EXCERPT TO READ:
▬▬▬▬▬▬▬▬▬▬

The main RANLP conference will be preceeded by two days tutorials delivered by distinguished lecturers. We plan 4 half-day tutorials, each with duration of 220 minutes, distributed as follows: 60 min talk + 20 min break + 60 min talk + 20 min break + 60 min talk.
Tutorial speakers:
Kevin Bretonnel Cohen (University of Colorado School of Medicine)
Roberto Navigli (Sapienza University of Rome)
Constantin Orasan (University of Wolverhampton)
Kiril Simov & Petya Osenova (Bulgarian Academy of Sciences)
Abstracts
Biomedical Natural Language Processing: BioNLP
Kevin Bretonnel Cohen - University of Colorado School of Medicine
BioNLP is the application of natural language processing and text mining
techniques to biomedical data. This type of data presents special
challenges on all levels, ranging from the most basic tokenization to
questions of semantic representation. The tutorial will present an overview
of BioNLP problems and solutions, including the following areas:
Named entity recognition: Named entity recognition in the biomedical domain
has focused on gene and protein name recognition, and performance on this
task has lagged behind that in the newswire domain. We will review reasons
for these performance differences and discuss typical solutions.
Named entity normalization: Named entity recognition itself is typically not
useful in the biomedical domain; rather, it is typically necessary to ground
mentions to entities in a database. We will discuss past results and the
latest challenges in this area.
Corpus construction: Corpus construction in this domain presents unique
challenges related to the need for both linguistic and domain expertise. We
will discuss practical approaches to the task.
Crucial resources: We will discuss the ten crucial resources that will
enable anyone to start doing research in BioNLP.

▬▬▬▬▬▬▬▬▬▬

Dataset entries
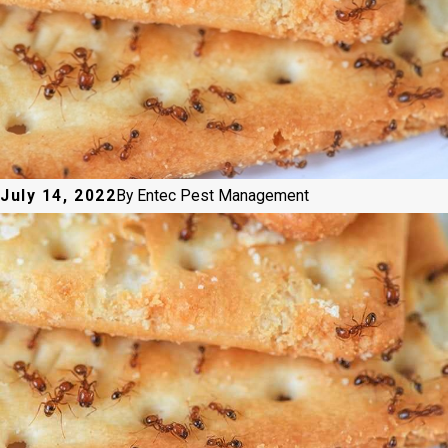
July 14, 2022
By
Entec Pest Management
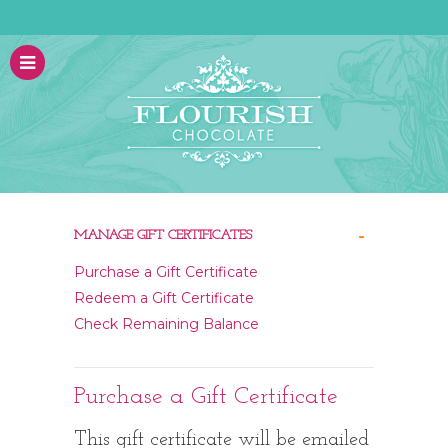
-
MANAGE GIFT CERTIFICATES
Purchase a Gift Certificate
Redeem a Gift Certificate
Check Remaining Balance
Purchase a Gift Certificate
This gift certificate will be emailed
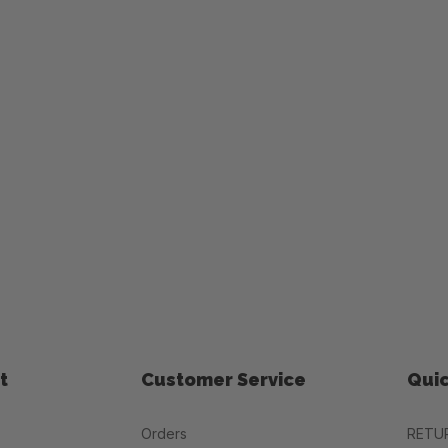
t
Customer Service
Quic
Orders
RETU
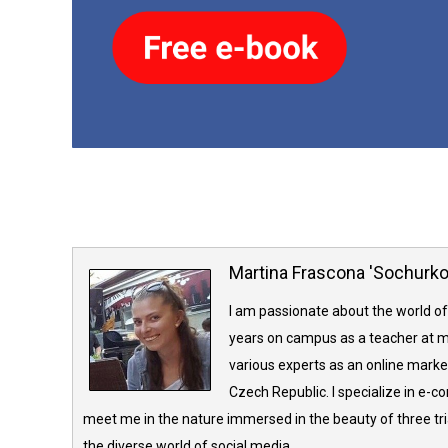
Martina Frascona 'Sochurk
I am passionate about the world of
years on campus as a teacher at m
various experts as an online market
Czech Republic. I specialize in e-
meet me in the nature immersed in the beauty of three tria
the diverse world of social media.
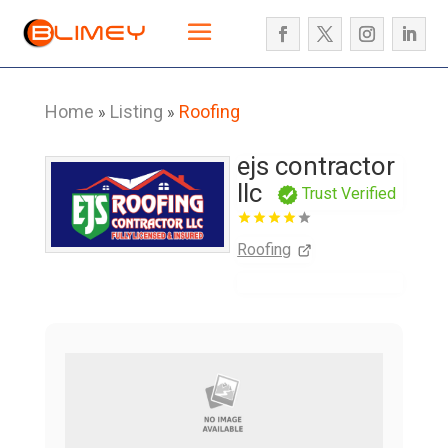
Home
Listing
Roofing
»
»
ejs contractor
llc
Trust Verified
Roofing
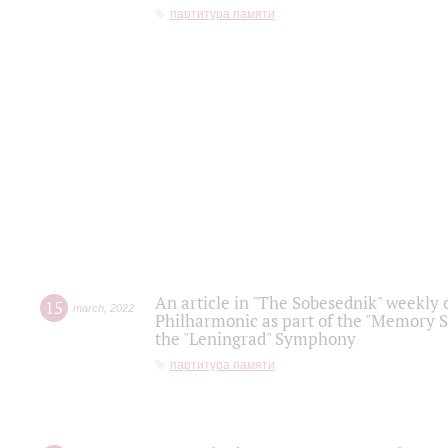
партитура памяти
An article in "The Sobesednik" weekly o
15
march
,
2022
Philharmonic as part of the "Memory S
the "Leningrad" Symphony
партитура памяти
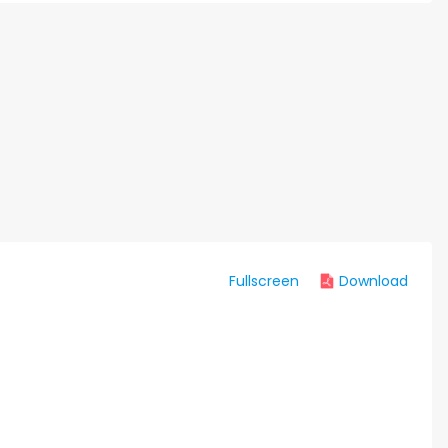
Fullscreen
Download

▬▬▬▬▬▬▬▬▬▬

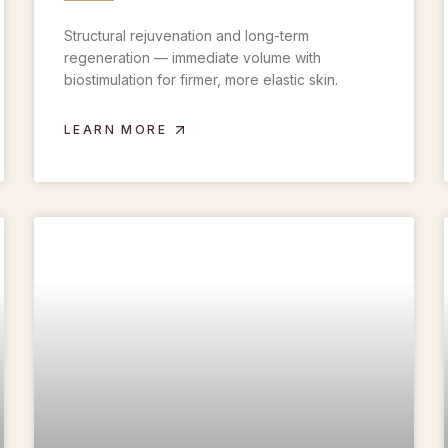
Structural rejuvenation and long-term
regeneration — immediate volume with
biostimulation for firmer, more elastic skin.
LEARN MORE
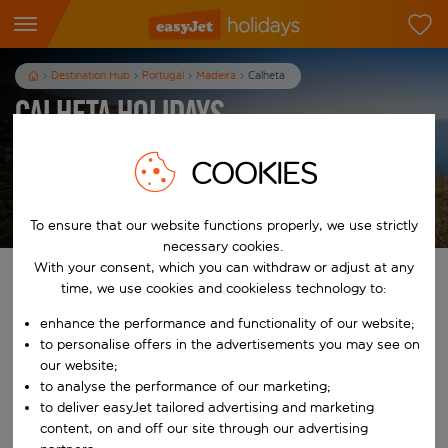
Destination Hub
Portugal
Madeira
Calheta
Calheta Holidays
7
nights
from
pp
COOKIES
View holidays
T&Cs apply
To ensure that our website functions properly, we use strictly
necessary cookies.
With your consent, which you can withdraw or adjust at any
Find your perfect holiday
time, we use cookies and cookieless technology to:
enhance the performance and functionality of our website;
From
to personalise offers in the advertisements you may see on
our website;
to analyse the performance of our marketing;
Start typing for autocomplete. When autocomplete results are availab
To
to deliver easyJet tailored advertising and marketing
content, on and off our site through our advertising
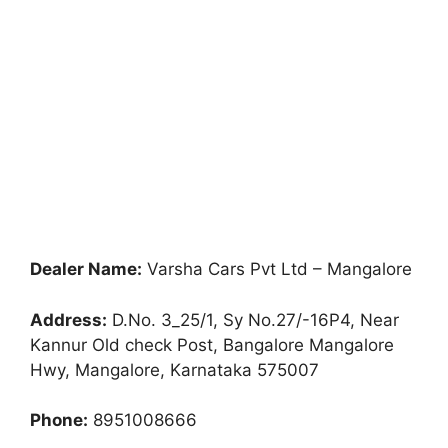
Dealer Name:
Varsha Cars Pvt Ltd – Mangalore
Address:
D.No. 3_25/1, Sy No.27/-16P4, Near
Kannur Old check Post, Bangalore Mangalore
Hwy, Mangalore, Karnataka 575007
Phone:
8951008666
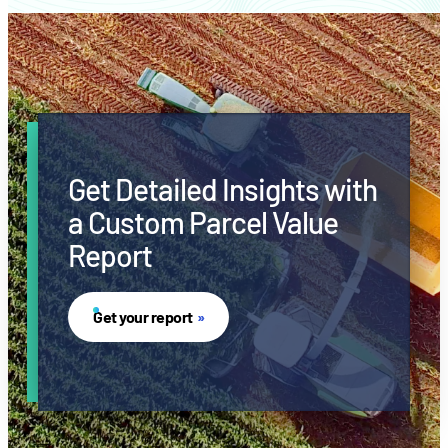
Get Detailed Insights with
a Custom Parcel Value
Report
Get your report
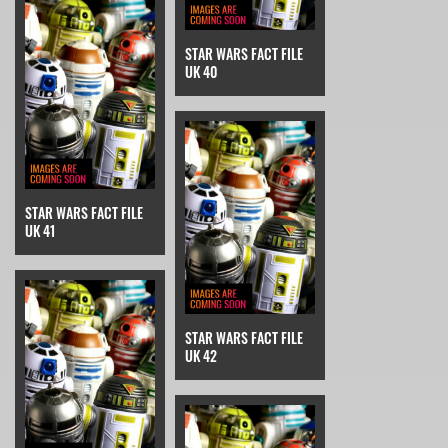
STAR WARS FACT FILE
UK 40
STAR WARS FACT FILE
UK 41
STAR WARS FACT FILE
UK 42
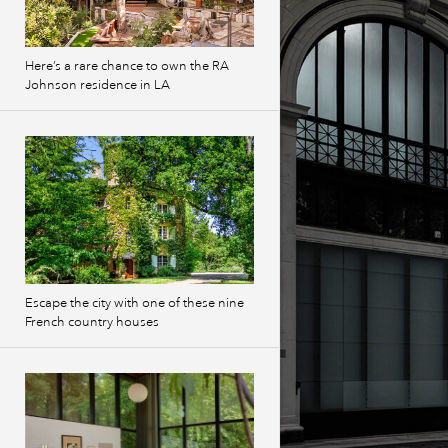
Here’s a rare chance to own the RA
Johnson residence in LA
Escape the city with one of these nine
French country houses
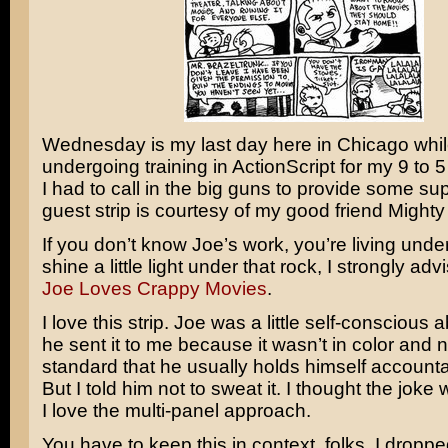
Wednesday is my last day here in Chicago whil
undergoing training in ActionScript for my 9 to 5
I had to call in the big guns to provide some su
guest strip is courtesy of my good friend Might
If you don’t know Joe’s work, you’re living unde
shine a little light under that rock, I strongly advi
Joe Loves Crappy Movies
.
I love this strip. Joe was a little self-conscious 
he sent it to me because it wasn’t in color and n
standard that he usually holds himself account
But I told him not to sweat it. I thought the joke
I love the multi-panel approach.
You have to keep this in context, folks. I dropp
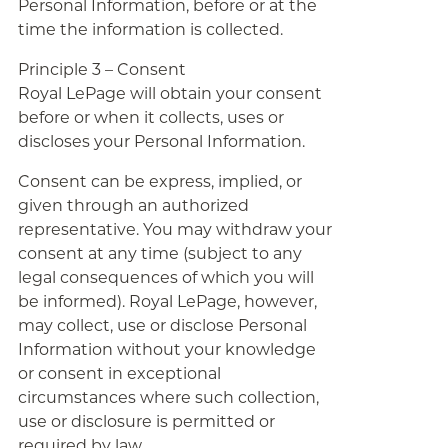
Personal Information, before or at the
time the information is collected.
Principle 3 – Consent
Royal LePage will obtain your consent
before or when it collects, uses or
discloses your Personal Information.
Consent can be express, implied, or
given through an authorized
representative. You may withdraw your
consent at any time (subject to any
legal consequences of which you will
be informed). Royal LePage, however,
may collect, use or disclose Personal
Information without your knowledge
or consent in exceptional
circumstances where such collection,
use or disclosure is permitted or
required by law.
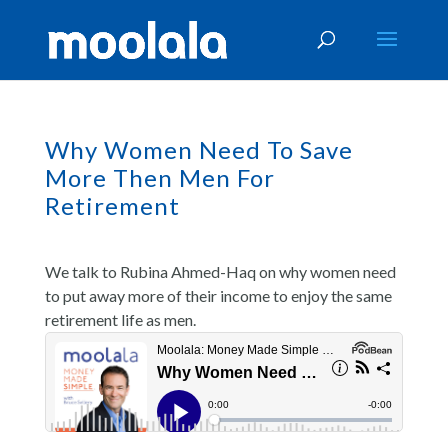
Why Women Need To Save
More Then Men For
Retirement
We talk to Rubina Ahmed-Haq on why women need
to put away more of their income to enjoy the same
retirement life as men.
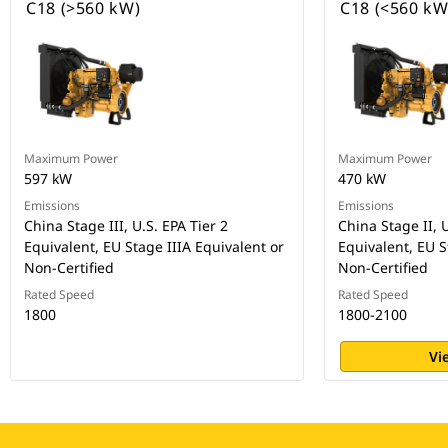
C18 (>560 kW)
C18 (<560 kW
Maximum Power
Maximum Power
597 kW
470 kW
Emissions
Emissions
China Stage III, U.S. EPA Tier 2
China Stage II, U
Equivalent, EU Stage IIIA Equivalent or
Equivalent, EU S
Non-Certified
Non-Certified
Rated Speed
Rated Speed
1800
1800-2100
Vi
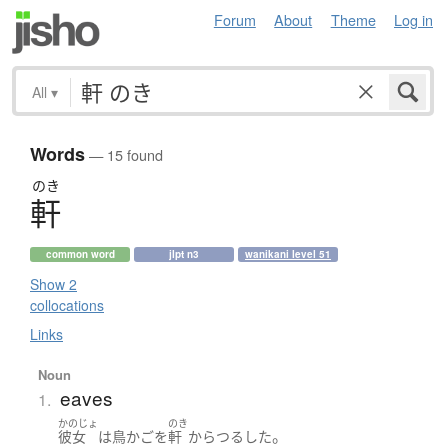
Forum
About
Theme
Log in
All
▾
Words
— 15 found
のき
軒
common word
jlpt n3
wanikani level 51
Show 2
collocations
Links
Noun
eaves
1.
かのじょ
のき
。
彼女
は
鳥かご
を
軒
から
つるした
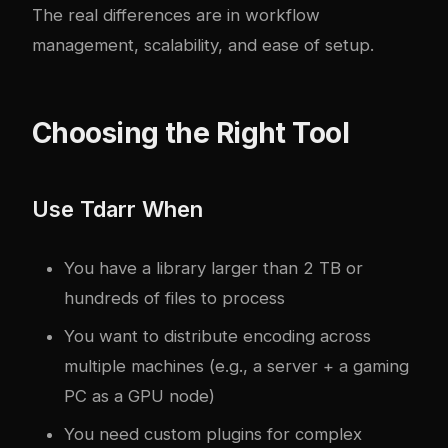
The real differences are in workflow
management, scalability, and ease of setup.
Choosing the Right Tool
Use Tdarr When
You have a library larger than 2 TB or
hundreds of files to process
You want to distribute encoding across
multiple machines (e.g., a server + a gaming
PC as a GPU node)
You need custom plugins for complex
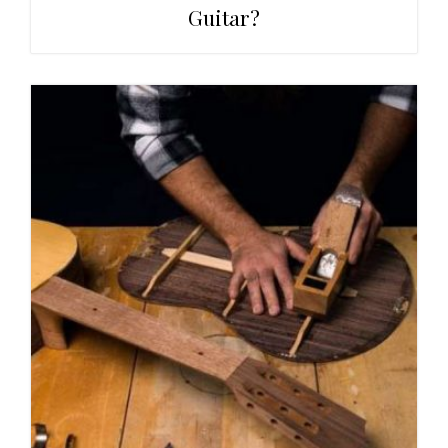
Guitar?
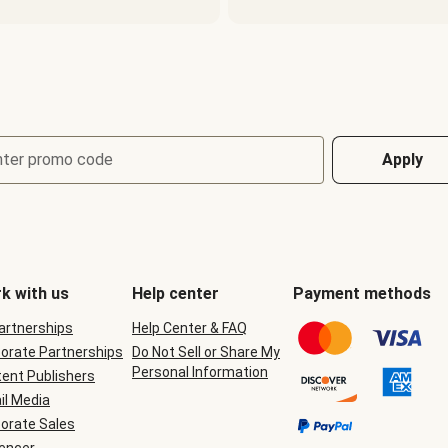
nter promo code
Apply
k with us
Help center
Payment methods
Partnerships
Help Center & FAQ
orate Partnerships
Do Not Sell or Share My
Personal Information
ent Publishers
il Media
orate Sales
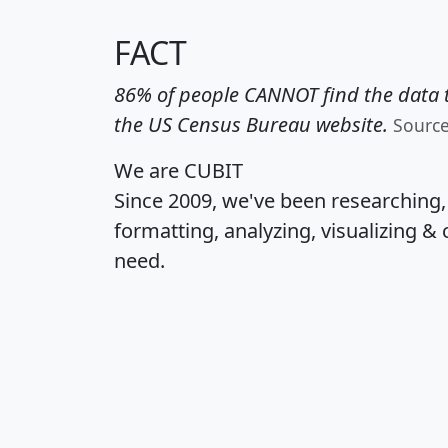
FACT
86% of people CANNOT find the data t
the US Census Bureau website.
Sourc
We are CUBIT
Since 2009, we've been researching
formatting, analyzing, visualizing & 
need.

▬▬▬▬▬▬▬▬▬▬

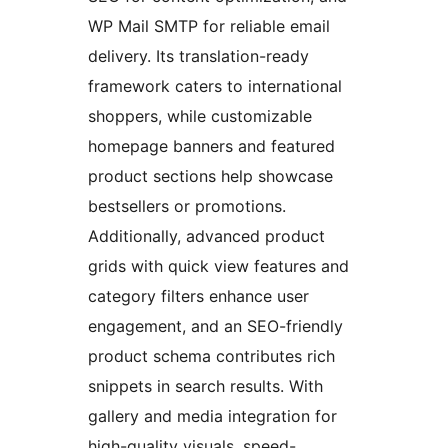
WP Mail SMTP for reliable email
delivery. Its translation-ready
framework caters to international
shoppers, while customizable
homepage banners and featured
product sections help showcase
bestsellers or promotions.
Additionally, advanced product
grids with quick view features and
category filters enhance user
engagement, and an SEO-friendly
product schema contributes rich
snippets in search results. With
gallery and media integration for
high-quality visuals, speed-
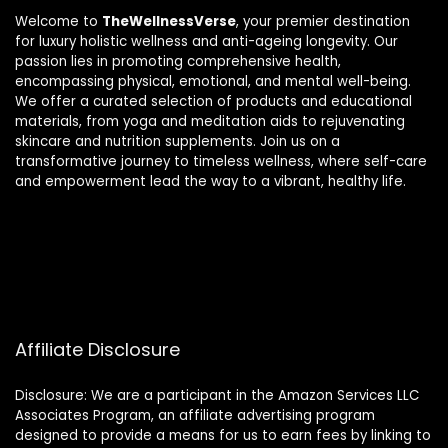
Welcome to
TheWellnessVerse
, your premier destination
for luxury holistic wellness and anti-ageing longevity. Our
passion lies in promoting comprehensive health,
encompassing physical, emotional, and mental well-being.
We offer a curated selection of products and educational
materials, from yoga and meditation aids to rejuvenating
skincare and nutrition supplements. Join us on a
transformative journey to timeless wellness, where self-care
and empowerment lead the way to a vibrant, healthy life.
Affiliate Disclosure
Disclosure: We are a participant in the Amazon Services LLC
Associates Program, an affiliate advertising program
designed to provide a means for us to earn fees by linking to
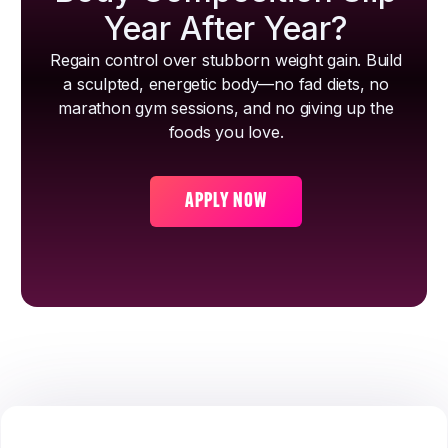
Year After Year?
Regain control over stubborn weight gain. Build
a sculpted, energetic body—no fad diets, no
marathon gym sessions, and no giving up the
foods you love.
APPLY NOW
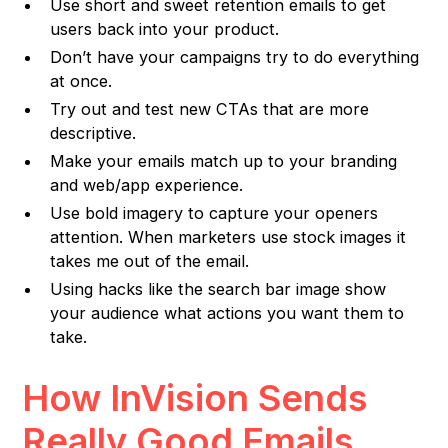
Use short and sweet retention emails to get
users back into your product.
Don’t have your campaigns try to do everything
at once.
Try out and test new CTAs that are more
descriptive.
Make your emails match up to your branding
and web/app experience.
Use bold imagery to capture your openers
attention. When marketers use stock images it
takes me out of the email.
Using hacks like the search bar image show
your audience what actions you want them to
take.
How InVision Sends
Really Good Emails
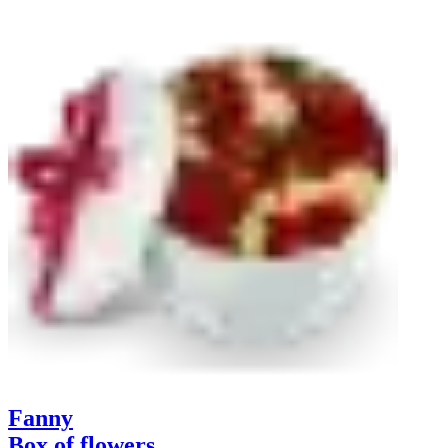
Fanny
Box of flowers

▬▬▬▬▬▬▬▬▬▬

REQUIRED ACTIONS:
**1)** According to the RANLP tutorials text, why does biomedical named entity recognition need to be followed by named entity normalization? Answer in one to three sentences.
**2)** Return the passage of the RANLP tutorials text starting at "Corpus construction: Corpus" and ending at "research in BioNLP.".
Rely only on the RANLP tutorials text for what follows.

RESPONSE LIST:
**1)** In the biomedical domain, named entity recognition alone is typically not useful. Mentions usually have to be grounded to entities in a database, and normalization does that.

**2)**
Corpus construction: Corpus construction in this domain presents unique
challenges related to the need for both linguistic and domain expertise. We
will discuss practical approaches to the task.
Crucial resources: We will discuss the ten crucial resources that will
enable anyone to start doing research in BioNLP.